'Walking' lungfish's evolution clue

Image by Joel Abroad via Flickr
A tiny step for the humble lungfish could represent a major leap in the evolution of life, research has shown.
Scientists have confirmed that the strange fish, which has lungs and breathes air, can use its scrawny limbs to "walk".
While there has been anecdotal evidence about the walking ability of lungfish, it has never been scrutinised closely before.

The new detailed study of lungfish locomotion shows they commonly use their thin, limb-like rear fins to raise their body up and propel it forward.
Lungfish demonstrate both "bounding" motion, where both limbs moved at once, and "walking", marked by alternating limbs.
Such abilities were previously thought to have originated in early tetrapods, the first limbed land-dwellers.
Scientists now think they may have developed much longer ago, with the ancestors of the lungfish.

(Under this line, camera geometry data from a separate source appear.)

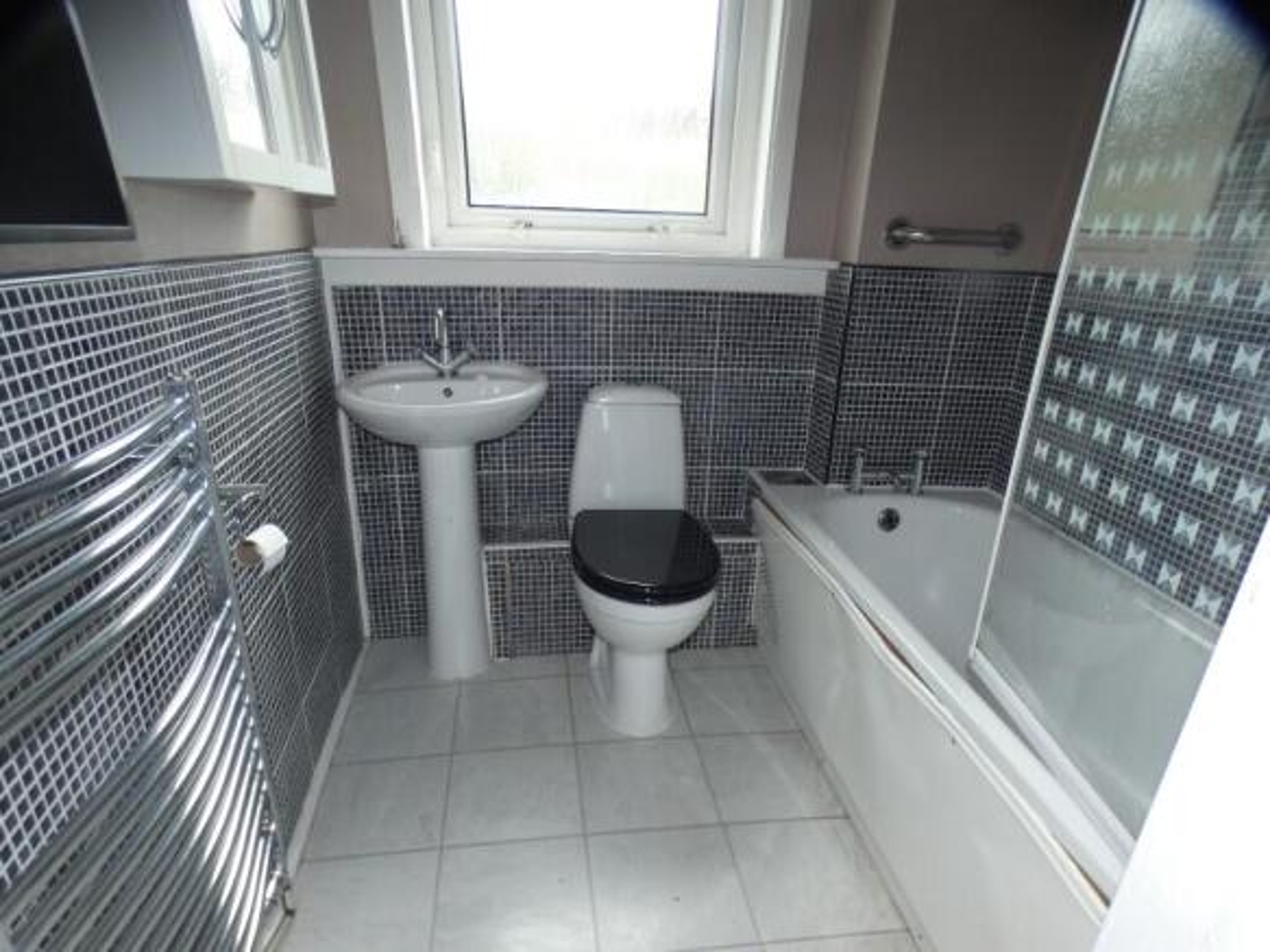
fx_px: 734
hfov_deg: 81.8
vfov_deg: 66.0
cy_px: 476
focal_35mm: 20
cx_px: 635
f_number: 2.8
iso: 100
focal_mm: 3.6
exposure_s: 1/60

The US research also raises the possibility that fish, not land animals, left some of the fossil tracks long believed to have been produced by early tetrapods.

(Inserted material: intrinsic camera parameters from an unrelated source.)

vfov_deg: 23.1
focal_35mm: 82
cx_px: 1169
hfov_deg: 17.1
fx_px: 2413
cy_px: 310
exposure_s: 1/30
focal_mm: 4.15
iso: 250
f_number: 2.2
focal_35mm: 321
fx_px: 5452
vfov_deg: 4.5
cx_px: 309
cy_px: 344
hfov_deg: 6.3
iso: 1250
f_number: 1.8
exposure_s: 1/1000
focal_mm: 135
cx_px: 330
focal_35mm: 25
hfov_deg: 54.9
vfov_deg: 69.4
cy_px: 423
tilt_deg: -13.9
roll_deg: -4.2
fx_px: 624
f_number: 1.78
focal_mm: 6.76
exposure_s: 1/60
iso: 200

"In a number of these trackways, the animals alternate their limbs, which suggested that they must have been made by tetrapods walking on a solid substrate," said lead scientist Dr Melina Hale, from the University of Chicago. "We've found that aquatic animals with fundamentally different morphologies and that aren't tetrapods could potentially make very similar track patterns."
The research is reported today in the journal Proceedings of the National Academy of Sciences.
It suggests that many of the developments necessary for the transition from water to land may have occurred long before early tetrapods took their first steps.
Lobe-finned ancestors of lungfish could have evolved hindlimb propulsion and the ability to walk millions of years before toed limbs and land-dwelling animals appeared.
"This shows us - pardon the pun - the steps that are involved in the origin of walking," said co-author Professor Neil Shubin, also from the University of Chicago.
"If you showed me the skeleton of this creature and asked me to make a bet on whether it walks or not, I would have bet it couldn't. Their fins seem like the furthest thing from walking appendages possible. But it shows what's possible in an aquatic medium where you don't have to support yourself with gravity."